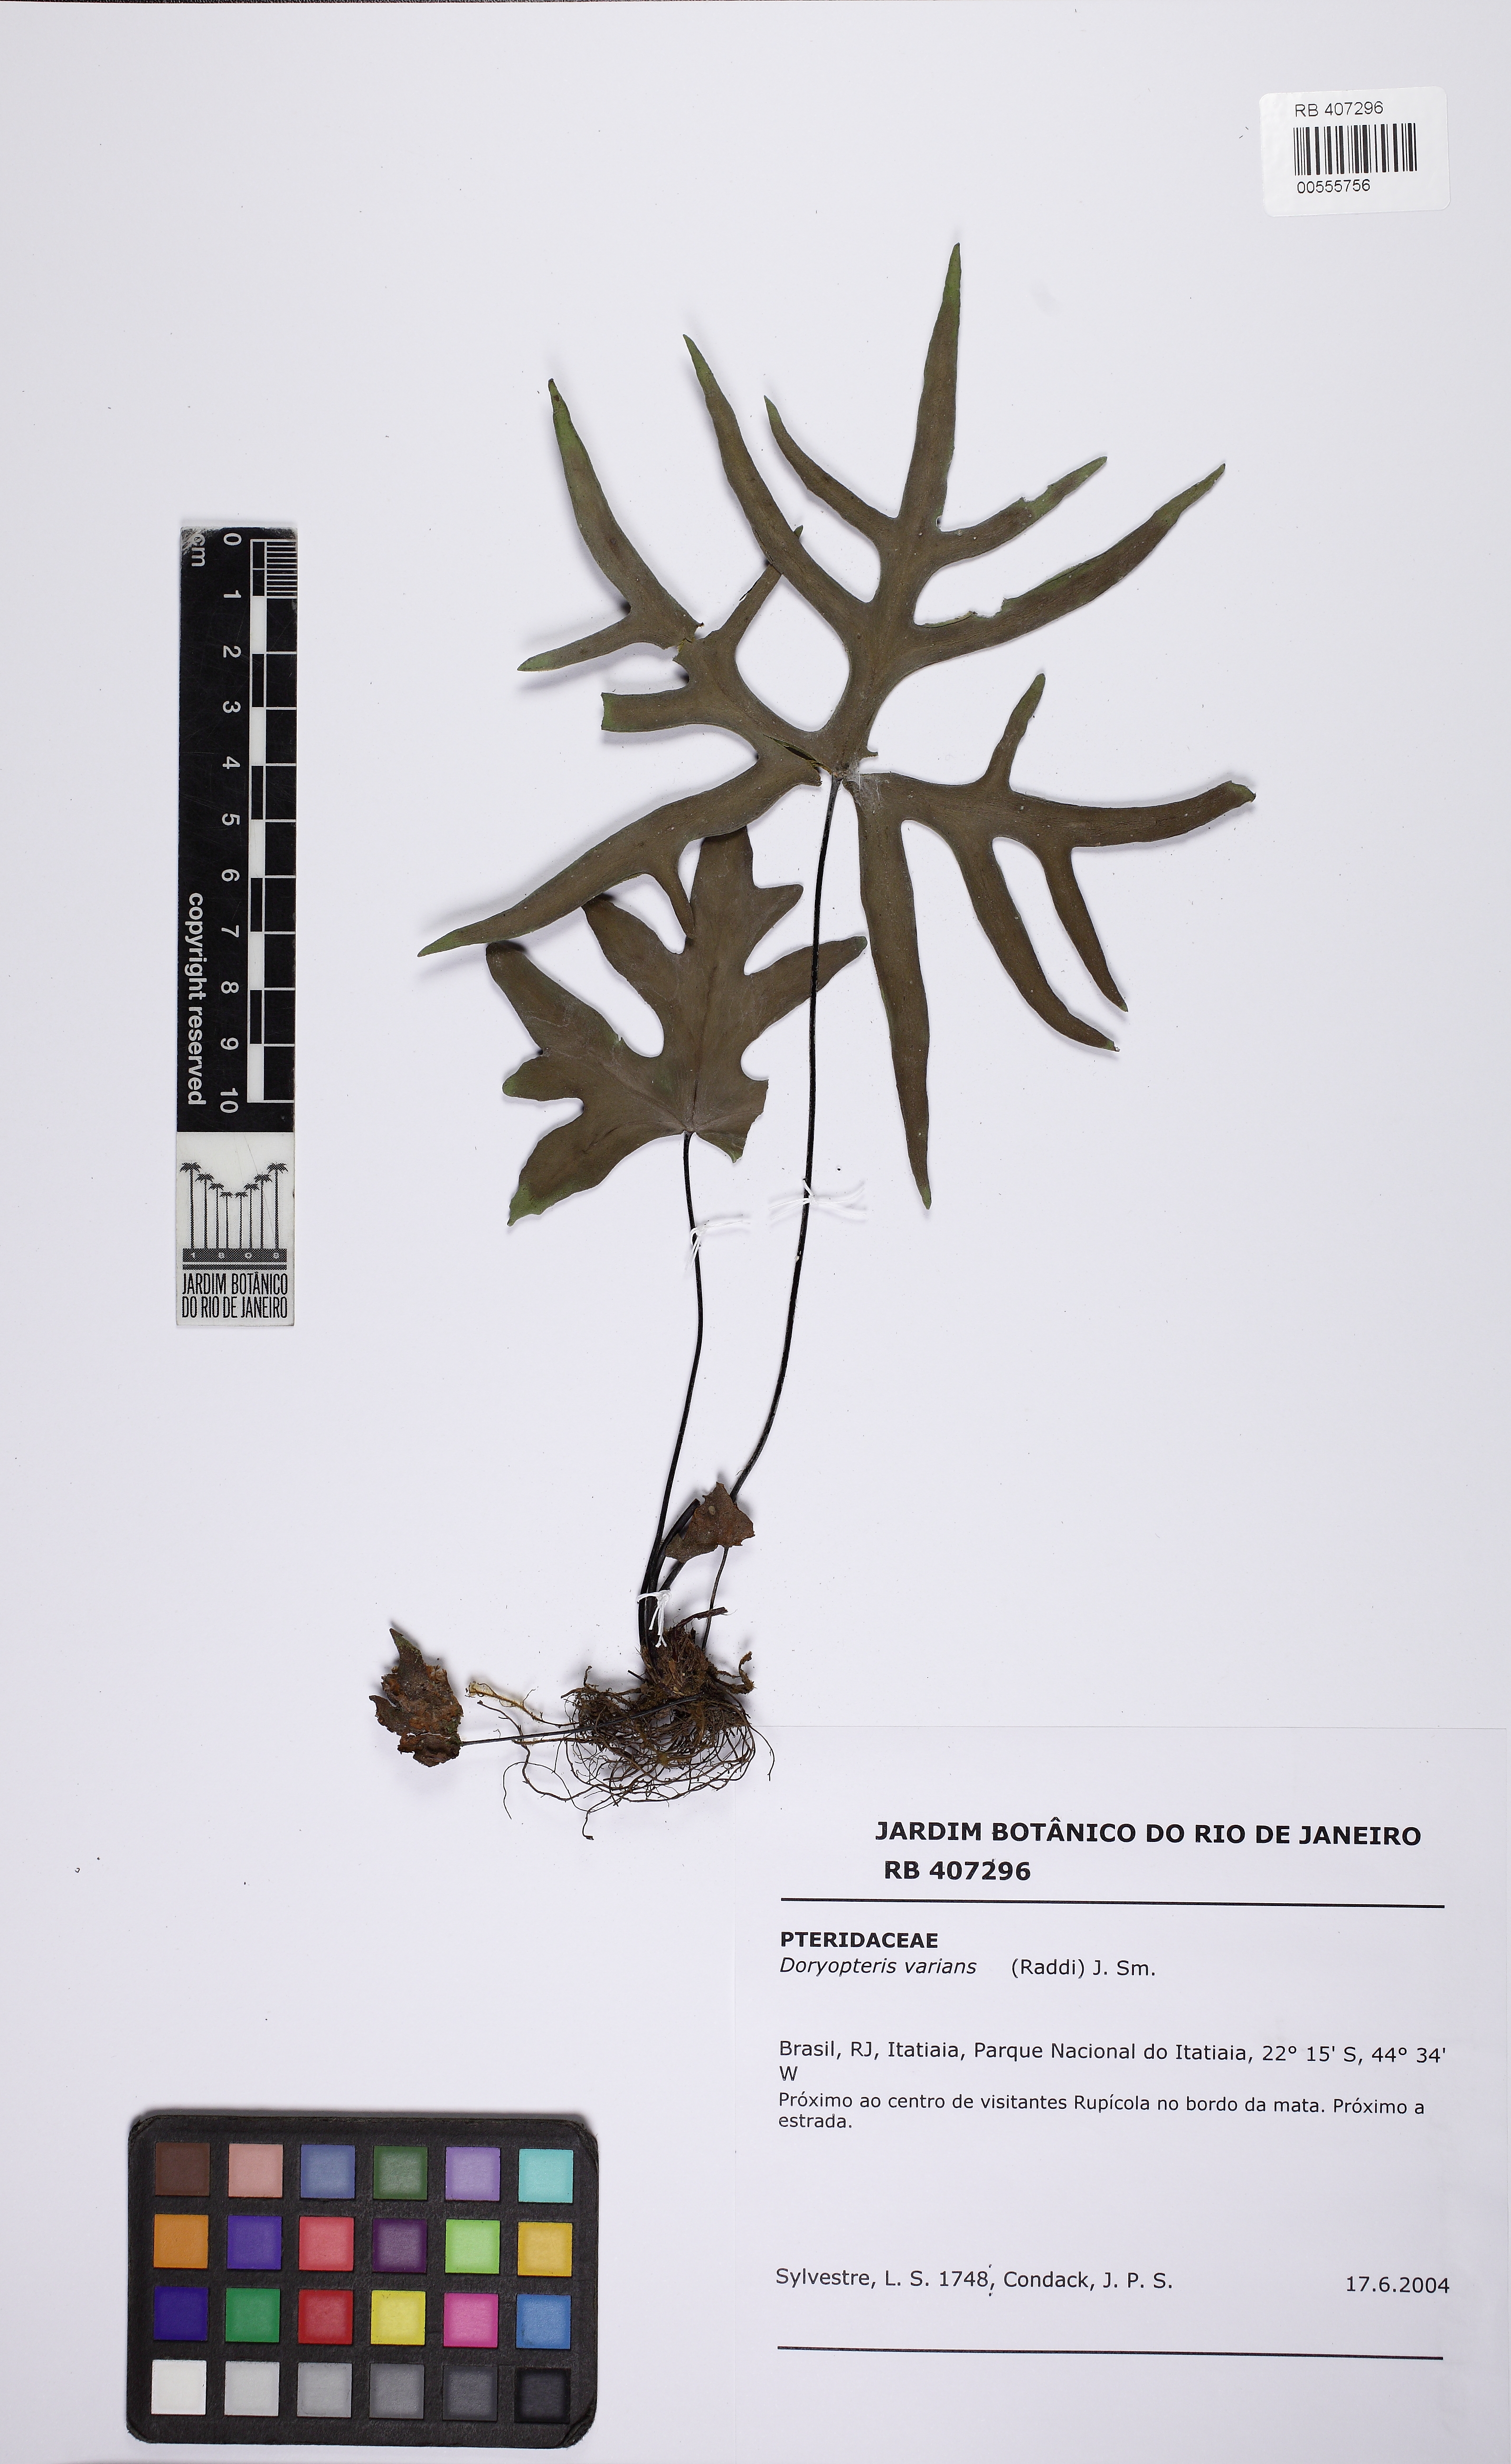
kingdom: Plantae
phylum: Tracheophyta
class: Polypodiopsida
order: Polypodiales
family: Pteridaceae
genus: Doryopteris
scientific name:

□ □ □

Do this » Reproduce, character for character, the text lines that accompany every entry above, leaving out the pictures themselves.

Response for this exercise »
kingdom: Plantae
phylum: Tracheophyta
class: Polypodiopsida
order: Polypodiales
family: Pteridaceae
genus: Doryopteris
scientific name:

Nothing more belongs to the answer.